Syntactic macros compose wonderfully. The compiler is already a pipeline handing off syntax trees between various processing steps, and syntactic macros are simply more such steps. It’s as if you and the compiler were two children, with the compiler going “Hey, you want to play in my sandbox? Jump right in. Here’s a shovel. We’ve got work to do.” A macro is a shovel.

And syntactic macros allow us to be hygienic, meaning that code in the macro and code outside of the macro don’t step on each other’s toes. In practice, this is done by carefully keeping track of the macros context and the mainline’s context, and making sure wires don’t cross. This is necessary for safe and large-scale composition. Textual macros don’t give us this option at all.

Future

Both of the examples in this post work already in Rakudo. But it might also be useful to know where we’re heading with macros in the next year or so. The list is in the approximate order I expect to tackle things.

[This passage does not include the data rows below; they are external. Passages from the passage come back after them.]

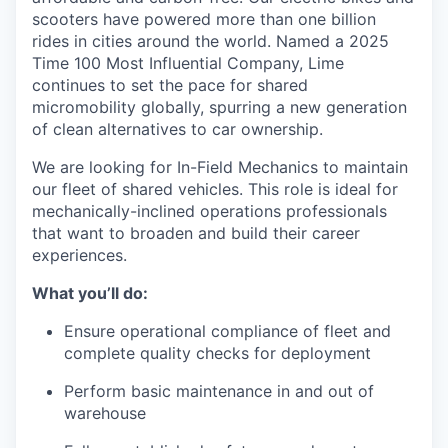
scooters have powered more than one billion
rides in cities around the world. Named a 2025
Time 100 Most Influential Company, Lime
continues to set the pace for shared
micromobility globally, spurring a new generation
of clean alternatives to car ownership.
We are looking for In-Field Mechanics to maintain
our fleet of shared vehicles. This role is ideal for
mechanically-inclined operations professionals
that want to broaden and build their career
experiences.
What you’ll do:
Ensure operational compliance of fleet and
complete quality checks for deployment
Perform basic maintenance in and out of
warehouse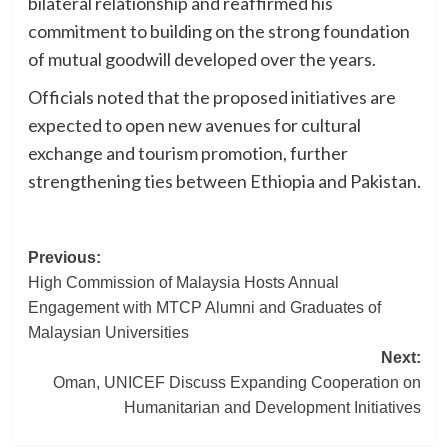
bilateral relationship and reaffirmed his
commitment to building on the strong foundation
of mutual goodwill developed over the years.
Officials noted that the proposed initiatives are
expected to open new avenues for cultural
exchange and tourism promotion, further
strengthening ties between Ethiopia and Pakistan.
Post
Previous:
High Commission of Malaysia Hosts Annual
navigation
Engagement with MTCP Alumni and Graduates of
Malaysian Universities
Next:
Oman, UNICEF Discuss Expanding Cooperation on
Humanitarian and Development Initiatives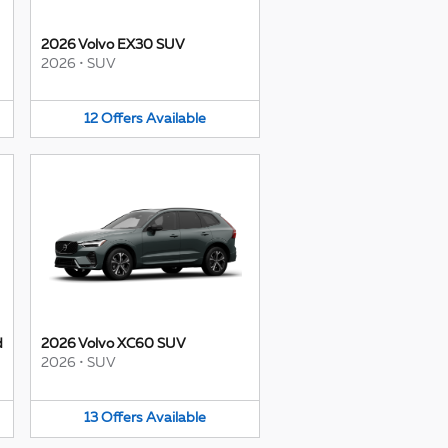
2026 Volvo EX30 SUV
2026
•
SUV
12
Offers
Available
d
2026 Volvo XC60 SUV
2026
•
SUV
13
Offers
Available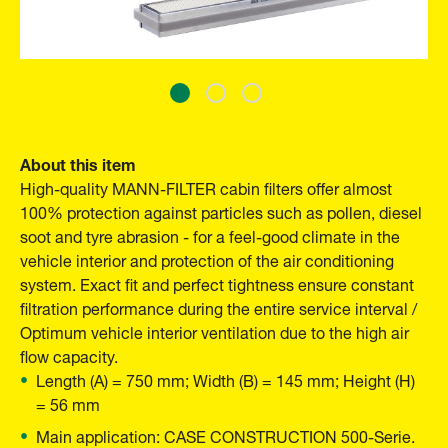
About this item
High-quality MANN-FILTER cabin filters offer almost
100% protection against particles such as pollen, diesel
soot and tyre abrasion - for a feel-good climate in the
vehicle interior and protection of the air conditioning
system. Exact fit and perfect tightness ensure constant
filtration performance during the entire service interval /
Optimum vehicle interior ventilation due to the high air
flow capacity.
Length (A) = 750 mm; Width (B) = 145 mm; Height (H)
= 56 mm
Main application: CASE CONSTRUCTION 500-Serie.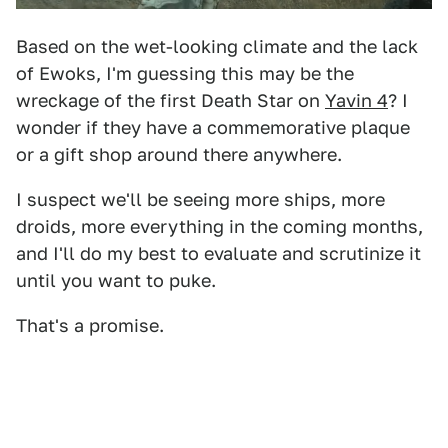
Based on the wet-looking climate and the lack
of Ewoks, I'm guessing this may be the
wreckage of the first Death Star on
Yavin 4
? I
wonder if they have a commemorative plaque
or a gift shop around there anywhere.
I suspect we'll be seeing more ships, more
droids, more everything in the coming months,
and I'll do my best to evaluate and scrutinize it
until you want to puke.
That's a promise.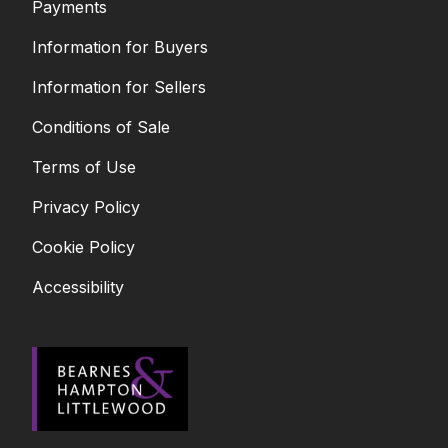
Payments
Information for Buyers
Information for Sellers
Conditions of Sale
Terms of Use
Privacy Policy
Cookie Policy
Accessibility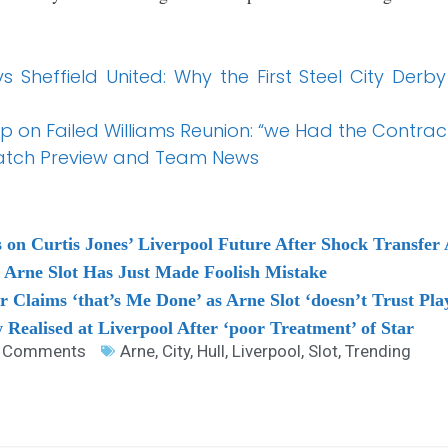
 Sheffield United: Why the First Steel City Derb
up on Failed Williams Reunion: “we Had the Contrac
 Match Preview and Team News
 on Curtis Jones’ Liverpool Future After Shock Transfer
s Arne Slot Has Just Made Foolish Mistake
r Claims ‘that’s Me Done’ as Arne Slot ‘doesn’t Trust Pla
 Realised at Liverpool After ‘poor Treatment’ of Star
 Comments
Arne
,
City
,
Hull
,
Liverpool
,
Slot
,
Trending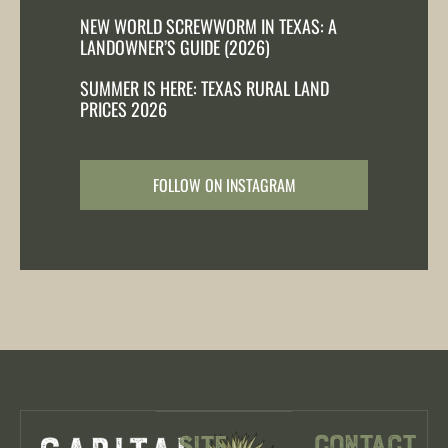
NEW WORLD SCREWWORM IN TEXAS: A
LANDOWNER’S GUIDE (2026)
SUMMER IS HERE: TEXAS RURAL LAND
PRICES 2026
FOLLOW ON INSTAGRAM
Contact
Site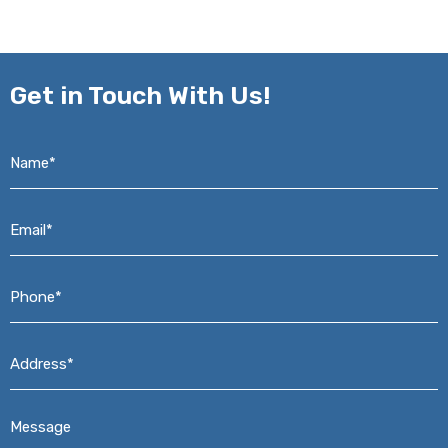
Get in
Touch With Us!
Name*
*
Email*
*
Phone*
*
Address*
*
Message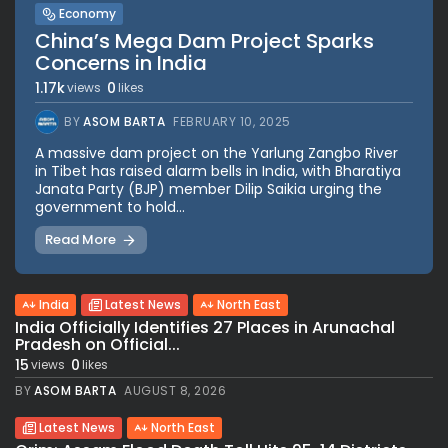
Economy
China’s Mega Dam Project Sparks
Concerns in India
1.17k
0
views
likes
BY
ASOM BARTA
FEBRUARY 10, 2025
A massive dam project on the Yarlung Zangbo River
in Tibet has raised alarm bells in India, with Bharatiya
Janata Party (BJP) member Dilip Saikia urging the
government to hold...
Read More
India
Latest News
North East
India Officially Identifies 27 Places in Arunachal
Pradesh on Official...
15
0
views
likes
BY
ASOM BARTA
AUGUST 8, 2026
Latest News
North East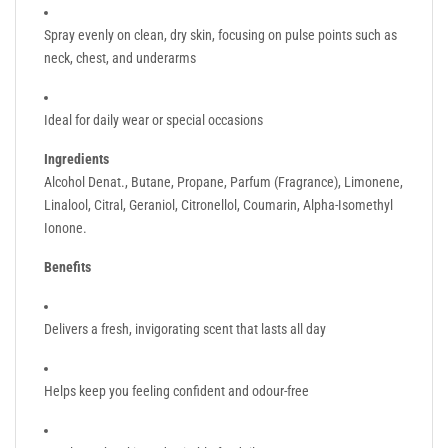
Spray evenly on clean, dry skin, focusing on pulse points such as
neck, chest, and underarms
Ideal for daily wear or special occasions
Ingredients
Alcohol Denat., Butane, Propane, Parfum (Fragrance), Limonene,
Linalool, Citral, Geraniol, Citronellol, Coumarin, Alpha-Isomethyl
Ionone.
Benefits
Delivers a fresh, invigorating scent that lasts all day
Helps keep you feeling confident and odour-free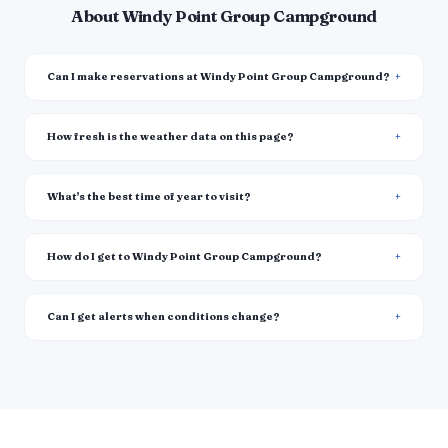
About Windy Point Group Campground
Can I make reservations at Windy Point Group Campground?
How fresh is the weather data on this page?
What's the best time of year to visit?
How do I get to Windy Point Group Campground?
Can I get alerts when conditions change?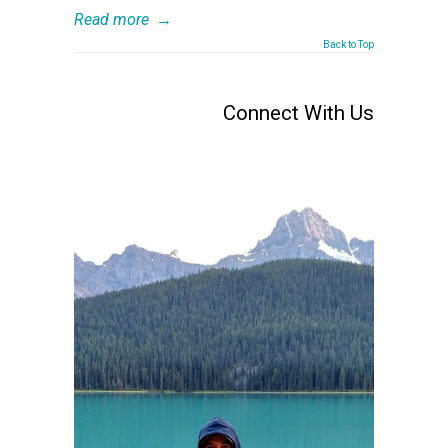
Read more
→
Back to Top
Connect With Us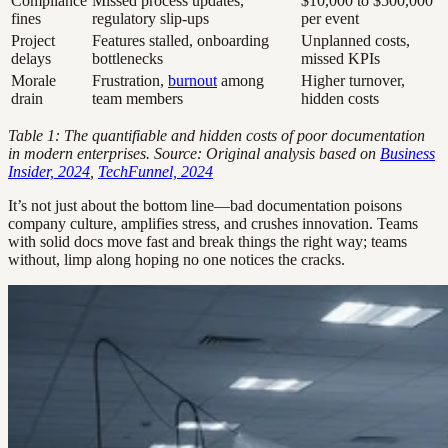
Compliance
Missed process updates,
$10,000 to $500,000
fines
regulatory slip-ups
per event
Project
Features stalled, onboarding
Unplanned costs,
delays
bottlenecks
missed KPIs
Morale
Frustration,
burnout
among
Higher turnover,
drain
team members
hidden costs
Table 1: The quantifiable and hidden costs of poor documentation
in modern enterprises. Source: Original analysis based on
Business
Insider, 2024
,
TechFunnel, 2024
It’s not just about the bottom line—bad documentation poisons
company culture, amplifies stress, and crushes innovation. Teams
with solid docs move fast and break things the right way; teams
without, limp along hoping no one notices the cracks.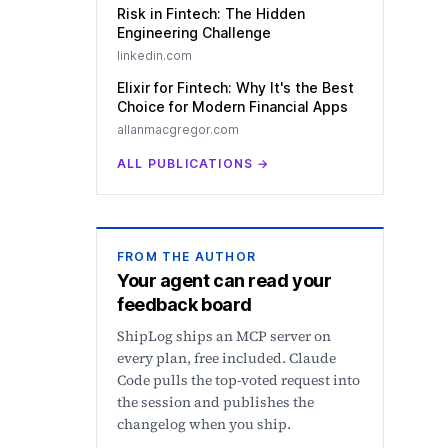
Risk in Fintech: The Hidden
Engineering Challenge
linkedin.com
Elixir for Fintech: Why It's the Best
Choice for Modern Financial Apps
allanmacgregor.com
ALL PUBLICATIONS
→
FROM THE AUTHOR
Your agent can read your
feedback board
ShipLog ships an MCP server on
every plan, free included. Claude
Code pulls the top-voted request into
the session and publishes the
changelog when you ship.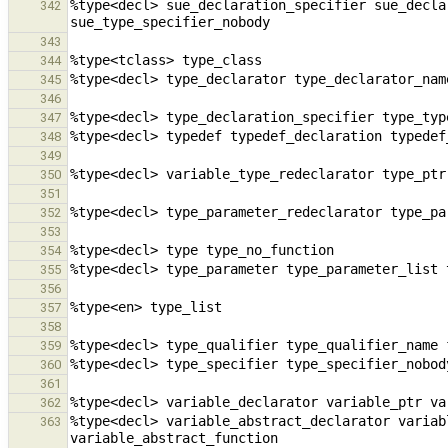
%type<decl> sue_declaration_specifier sue_decla
342
343
344
345
346
347
348
349
350
351
352
353
354
355
356
357
358
359
360
361
362
%type<decl> variable_abstract_declarator variab
363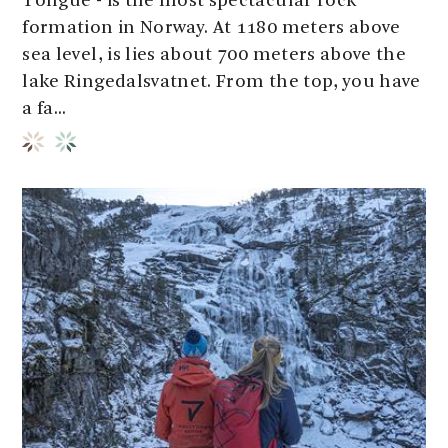
Tongue - is the most spectacular rock
formation in Norway. At 1180 meters above
sea level, is lies about 700 meters above the
lake Ringedalsvatnet. From the top, you have
a fa...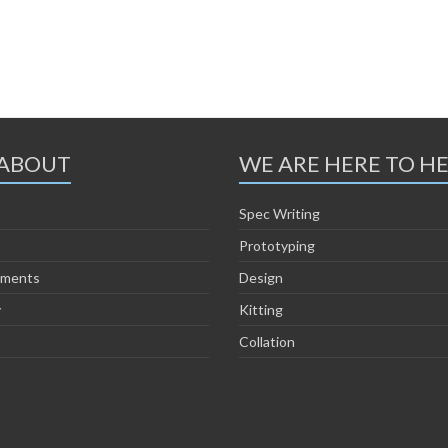
ABOUT
WE ARE HERE TO H
Spec Writing
Prototyping
ements
Design
y
Kitting
Collation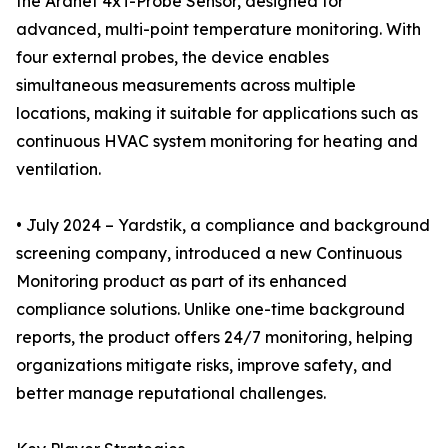
the Aranet 4xT-Probe Sensor, designed for
advanced, multi-point temperature monitoring. With
four external probes, the device enables
simultaneous measurements across multiple
locations, making it suitable for applications such as
continuous HVAC system monitoring for heating and
ventilation.
• July 2024 – Yardstik, a compliance and background
screening company, introduced a new Continuous
Monitoring product as part of its enhanced
compliance solutions. Unlike one-time background
reports, the product offers 24/7 monitoring, helping
organizations mitigate risks, improve safety, and
better manage reputational challenges.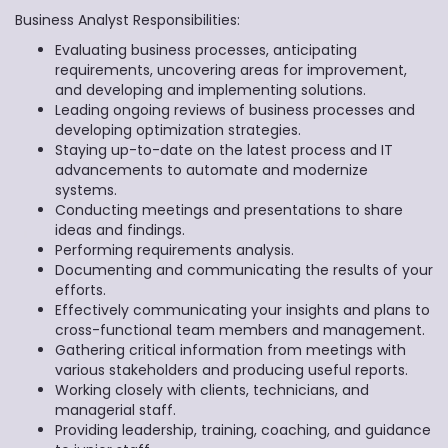
Business Analyst Responsibilities:
Evaluating business processes, anticipating
requirements, uncovering areas for improvement,
and developing and implementing solutions.
Leading ongoing reviews of business processes and
developing optimization strategies.
Staying up-to-date on the latest process and IT
advancements to automate and modernize
systems.
Conducting meetings and presentations to share
ideas and findings.
Performing requirements analysis.
Documenting and communicating the results of your
efforts.
Effectively communicating your insights and plans to
cross-functional team members and management.
Gathering critical information from meetings with
various stakeholders and producing useful reports.
Working closely with clients, technicians, and
managerial staff.
Providing leadership, training, coaching, and guidance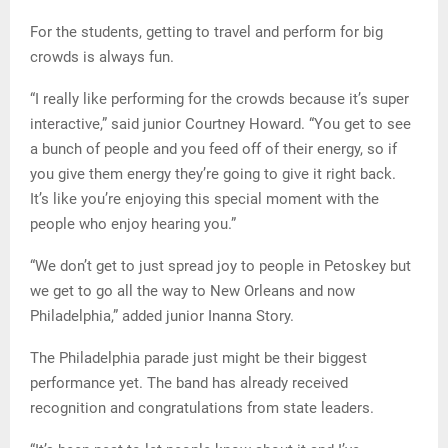
For the students, getting to travel and perform for big
crowds is always fun.
“I really like performing for the crowds because it’s super
interactive,” said junior Courtney Howard. “You get to see
a bunch of people and you feed off of their energy, so if
you give them energy they’re going to give it right back.
It’s like you’re enjoying this special moment with the
people who enjoy hearing you.”
“We don’t get to just spread joy to people in Petoskey but
we get to go all the way to New Orleans and now
Philadelphia,” added junior Inanna Story.
The Philadelphia parade just might be their biggest
performance yet. The band has already received
recognition and congratulations from state leaders.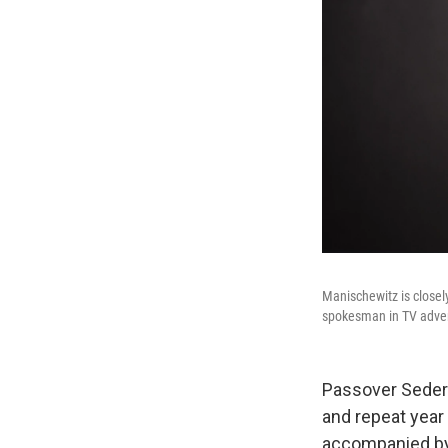
Manischewitz is closel
spokesman in TV advert
Passover Seders 
and repeat year 
accompanied by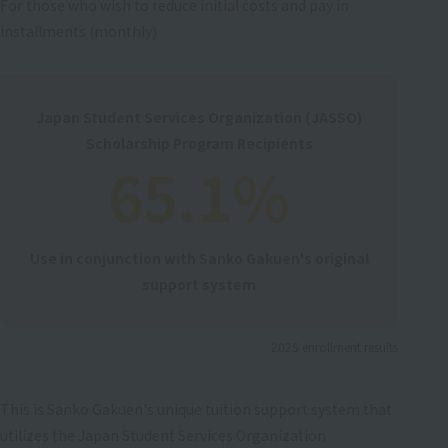
For those who wish to reduce initial costs and pay in
installments (monthly)
Japan Student Services Organization (JASSO)
Scholarship Program Recipients
65.1%
Use in conjunction with Sanko Gakuen's original
support system
2025 enrollment results
This is Sanko Gakuen's unique tuition support system that
utilizes the Japan Student Services Organization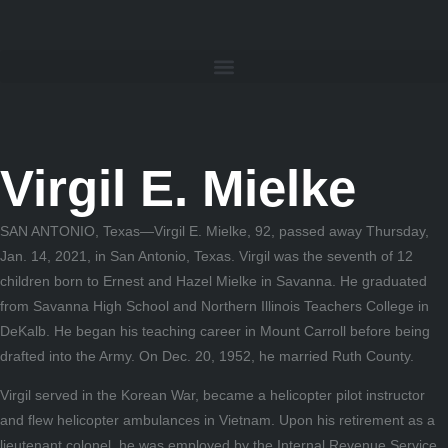
Virgil E. Mielke
SAN ANTONIO, Texas—Virgil E. Mielke, 92, passed away Thursday,
Jan. 14, 2021, in San Antonio, Texas. Virgil was the seventh of 12
children born to Ernest and Hazel Mielke in Savanna. He graduated
from Savanna High School and Northern Illinois Teachers College in
DeKalb. He began his teaching career in Mount Carroll before being
drafted into the Army. On Dec. 20, 1952, he married Ruth County.
Virgil served in the Korean War, became a helicopter pilot instructor
and flew helicopter ambulances in Vietnam. Upon his retirement as a
lieutenant colonel, he was employed by the Internal Revenue Service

• Un-hygiene. While hygienic macros are the sane and preferable default, sometimes you want to step on the toes of the mainline code. There should be an opt-out, and escape hatch. This is next up.
• Introspection. In order to analyze and typecheck code, not just generate it, we need to be able to take syntax trees coming in as macro arguments, and look inside of them. There are no tools for that yet, and there’s no spec to guide us here. But I’m fairly sure people will want this. The trick is to come up with something that doesn’t tie us down to one compiler’s internal syntax-tree format. Both for the sake of compiler interoperability and future compatibility.
• Deferred declarations. The sandbox analogy isn’t so frivolous, really. If you declare a class inside a quasi block, that declaration is limited (“sandboxed”) to within that quasi block. Then, when the code is injected somewhere in the mainline because of a macro invocation, it should actually run. Fortunately, as it happens, the Rakudo internals are factored in such a way that this will be fairly straightforward to implement.
• Better syntax. The triple-block syntax is probably going away in favor of something better. The problem isn’t the syntax so much as the fact that it currently only works for terms. We want it to work for basically all syntactic categories. A solid proposal for this is yet to materialize, though.

With each of these steps, I expect us to find new and fruitful uses of macros. Knowing my fellow Perl 6 developers, we’ll probably find some uses that will shock and disgust us all, too.

In conclusion

Perl 6 is awesome because it puts you, the programmer, in the driver seat. Macros are simply more of that.

Implementing macros makes your brain melt. However, using them is relatively straightforward.